Turnover for Cairns increased by 499% to $184 billion, generally reflecting the impact of the slump in demand experienced in the first half. The fire that destroyed part of the plant at Paprika reduced its volumes by 50% and saw its contribution to sales declining from 5 to 3%.
Operating margins came under pressure as the company could not pass on the high raw material and wage increases to consumers. Consequently, margins came off by eight percentage points to 29%. As a result, operating profits grew at a subdued rate of 370% to $53,6 billion.
A massive 3 648% increase in interest charges from $297 million to $11,1 billion, courtesy of the high interest rates experienced prior to the advent of the Productive Sector Facility, saw attributable earnings of $21,2 billion being recorded, up a sub inflation 218% on 2003.
Both Cairns and Tractive declared final dividends of $22,55 and 26,50 per share, respectively.
Lastly, this week we look at the TZI soap. The distressing story of TZI, which started on May 21 when the board released a notice to shareholders and requested a voluntary suspension from the ZSE, continued to unfold with the group’s new chief executive providing further details through an analysts’ briefing last Thursday.
In the May statement, shareholders were advised “of the discovery of certain material accounting and financial irregularities at its 54% owned export horticulture subsidiary Agriflora”. An international firm of accountants and management consultants was appointed to undertake an independent assessment of the financial position. The other 50% owned subsidiary, Fresca Holdings was at that time said to have been exposed to significant interest charges on its Zimbabwe dollar borrowings and was expected to report a loss for the first half to March 31.
In July, another announcement advised that Agriflora had been placed in receivership by its main creditors. The company had incurred more debt than its underlying assets and had to write down sums not recoverable from debtors as previous accounting records contained inflated sales and debtors’ balances.
The third chapter saw the interim results for the six months to March 31 being unveiled to the market. The group now has no assets to talk about, following the placing under receivership of Agriflora and the liquidation of Fresca, except its listing on the ZSE and Luxembourg Stock Exchange.

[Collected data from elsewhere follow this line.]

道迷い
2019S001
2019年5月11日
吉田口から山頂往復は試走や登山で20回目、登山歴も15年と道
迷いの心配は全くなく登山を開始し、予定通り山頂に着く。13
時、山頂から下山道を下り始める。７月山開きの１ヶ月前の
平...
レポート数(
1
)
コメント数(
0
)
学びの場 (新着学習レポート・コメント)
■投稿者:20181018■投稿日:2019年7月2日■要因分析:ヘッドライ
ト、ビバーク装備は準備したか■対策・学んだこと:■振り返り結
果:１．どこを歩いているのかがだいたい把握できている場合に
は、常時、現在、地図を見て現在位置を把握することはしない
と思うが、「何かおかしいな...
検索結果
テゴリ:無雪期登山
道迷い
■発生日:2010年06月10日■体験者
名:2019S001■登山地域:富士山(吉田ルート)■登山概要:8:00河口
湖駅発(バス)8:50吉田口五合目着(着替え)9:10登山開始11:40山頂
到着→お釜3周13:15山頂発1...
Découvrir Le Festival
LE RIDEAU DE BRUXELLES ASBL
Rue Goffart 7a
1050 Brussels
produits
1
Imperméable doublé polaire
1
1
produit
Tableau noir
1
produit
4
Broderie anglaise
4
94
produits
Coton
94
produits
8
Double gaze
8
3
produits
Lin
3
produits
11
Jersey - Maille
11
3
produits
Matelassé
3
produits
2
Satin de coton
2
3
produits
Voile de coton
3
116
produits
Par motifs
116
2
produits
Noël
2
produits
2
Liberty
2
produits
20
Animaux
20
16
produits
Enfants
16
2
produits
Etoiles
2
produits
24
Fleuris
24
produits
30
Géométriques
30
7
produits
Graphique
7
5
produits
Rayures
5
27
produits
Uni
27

For the six months the group incurred a $66,2 billion dollar attributable loss as a result of the writing off of its investment of $66,1 billion in Agriflora. In practical terms, TZI now has no assets, following the distribution of 75% of Strategis Africa shares to the AZ Trust, beneficiaries of which were supposedly TZI shareholders.
However, according to the CEO, documentation regarding the Trust cannot be located.
Going forward, the new management team is working on a scheme to acquire a number of regional assets, together with proposals to “merge” with a local horticultural concern.
As most TZI shareholders will bitterly remember, of course, this is not the first time they have felt short-changed by the company, particularly in relation to the Agriflora investment. On Wednesday November 13 2002, the company published a trading update in which it alerted shareholders to the fact that Agriflora had decided to charge significant provisions and exceptional items against insect infestation that had arisen in the first quarter, some 12 months previously, which would materially reduce earnings expectations.
The disgruntlement among investors arose from the fact that just six weeks before, on October 3, the company had published a very upbeat update in which the said provisions were not even mentioned and forecast earnings were stated to be approximately 25% above forecast. The share price subsequently plummeted 58% in just two weeks, much to the chagrin of many.
The adage “once bitten twice shy” will no doubt be reverberating in the minds of investors who may have in fact been bitten twice. The “insect infestation” of Agriflora, accounting records has indeed proved to be fatal!